Original data from 270 children (165 males) with medulloblastoma younger than age 5 years at diagnosis, initial craniospinal imaging, and information on extent of resection, who were treated between March 1987 and July 2004 within prospective national study group protocols in France, Germany, Italy, the United States, and the United Kingdom, were collected. Eight children with no information on the histologic subtype and two children with medullomyoblastoma were excluded. The remaining 260 children (60% males) were eligible for these analyses. A national reference histopathology, performed according to the current WHO classification at the time of the respective trials by experienced neuropathologists blinded to clinical outcomes, was available in 239 children (92%).

Treatment

All children were treated according to their respective prospective national trials (Appendix Table A1, online only); 74 children were treated according to the Baby Brain French Society of Pediatric Oncology (BBSFOP) protocol with systemic chemotherapy and received radiotherapy and high-dose chemotherapy with autologous hematopoietic stem-cell transplantation only at relapse, as described.16,27

Data from two subsequent prospective trials were collected from 72 children in Germany and Austria. Twenty-nine children from the Therapieprotokoll für Säuglinge und Kleinkinder mit Hirntumoren (HIT-SKK) 87 study received risk-adapted systemic chemotherapy and deferred craniospinal radiotherapy at the age of 3 years or at relapse, as described.23 Forty-three children treated within the HIT-SKK 92 trial received systemic chemotherapy and intraventricular methotrexate, and radiotherapy was given only if children were not in remission, as described.14

Fifty-five children from two Italian Associazione Italiana Ematologia Oncologia Pediatrica (AIEOP) trials were included.

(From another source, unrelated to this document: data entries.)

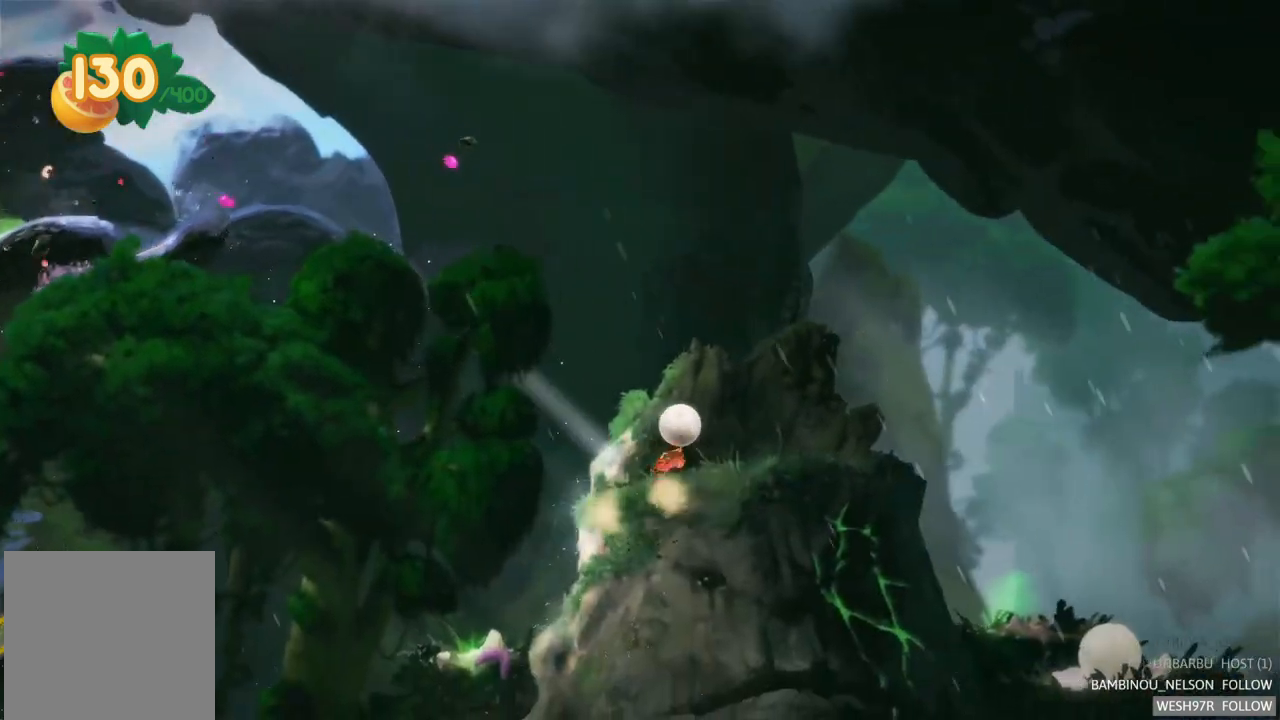
{"buttons": [], "left_stick": "center", "right_stick": "center", "events": []}
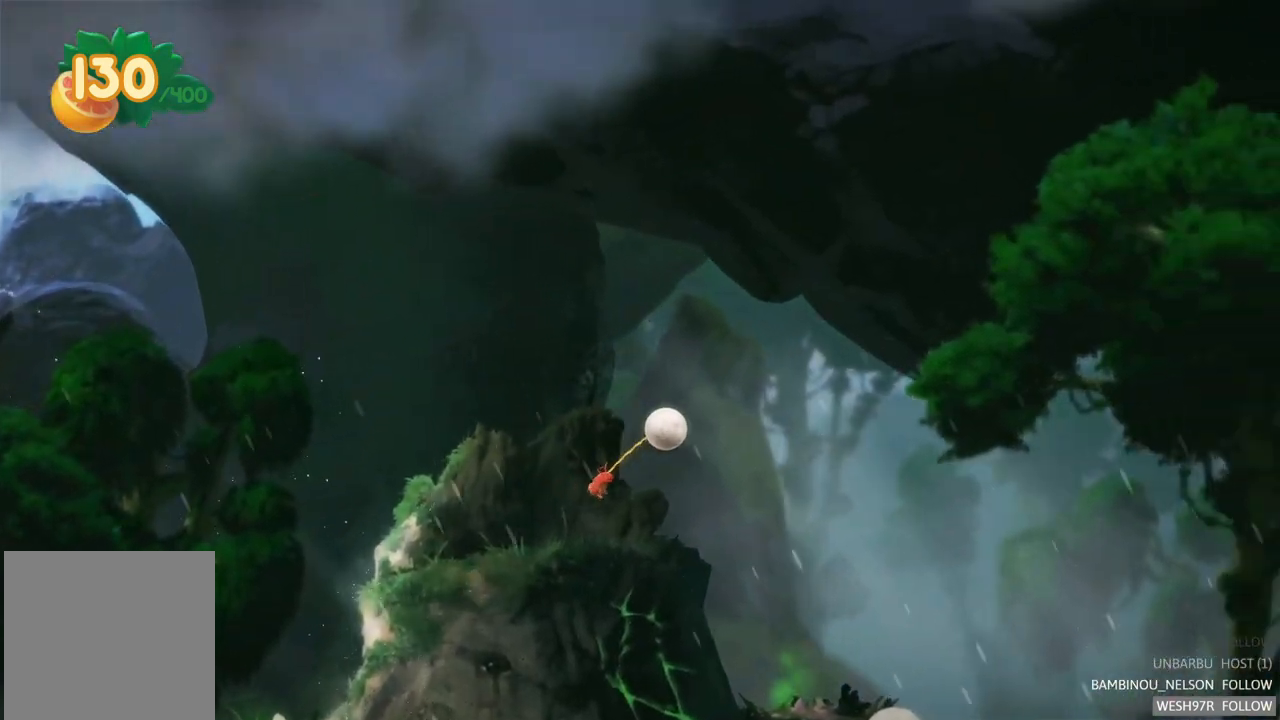
{"buttons": [], "left_stick": "left", "right_stick": "center", "events": [[383, "left_stick", "left"]]}
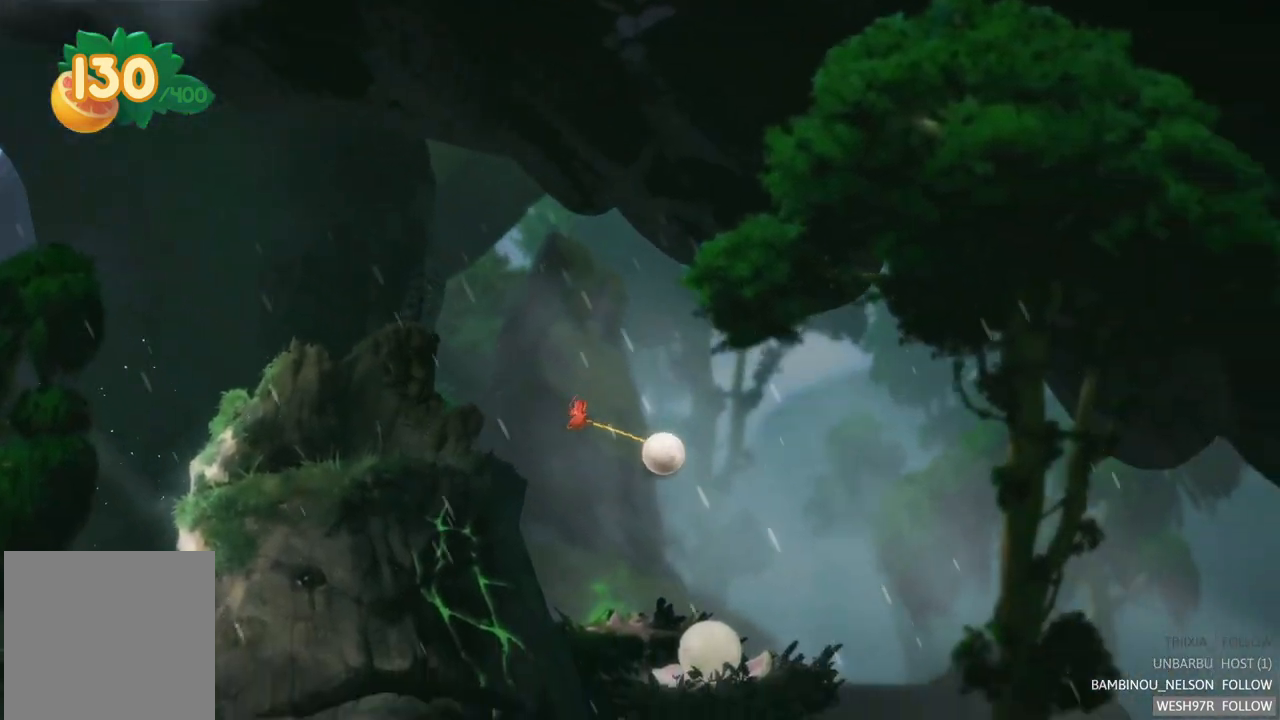
{"buttons": [], "left_stick": "left", "right_stick": "center", "events": []}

In AIEOP SNC 9501, children diagnosed between 1995 and 1998 were treated with upfront conventional systemic chemotherapy and delayed or omitted irradiation. From 1998 to 2004, children were treated according to the Italian Infants High Risk Trial by upfront sequential myeloablative chemotherapy and autologous hematopoietic stem-cell transplantation, followed by conformal radiotherapy in case of residual tumor or by craniospinal irradiation in patients with metastases. Thirty-one children from the United States, Argentina, and Australia included in the two Head Start series were treated with systemic chemotherapy and high-dose marrow-ablative chemotherapy with autologous hematopoietic stem-cell transplantation and received radiotherapy in event of residual disease or recurrence, as described.17,18,28

Between December 1992 and September 1996, 28 children were treated on the United Kingdom Children's Cancer Study Group (UKCCSG)/International Society of Pediatric Oncology (SIOP) protocol CNS9204, which comprised blocks of alternating myelosuppressive and nonmyelosuppressive drugs repeated at 14-day intervals to produce a high-intensity regimen with modest individual drug dose-intensity.29 Initially, radiotherapy was delivered only at relapse or tumor progression, but following an interim analysis in January 1997, elective involved-field or craniospinal radiotherapy was advised based on local preference.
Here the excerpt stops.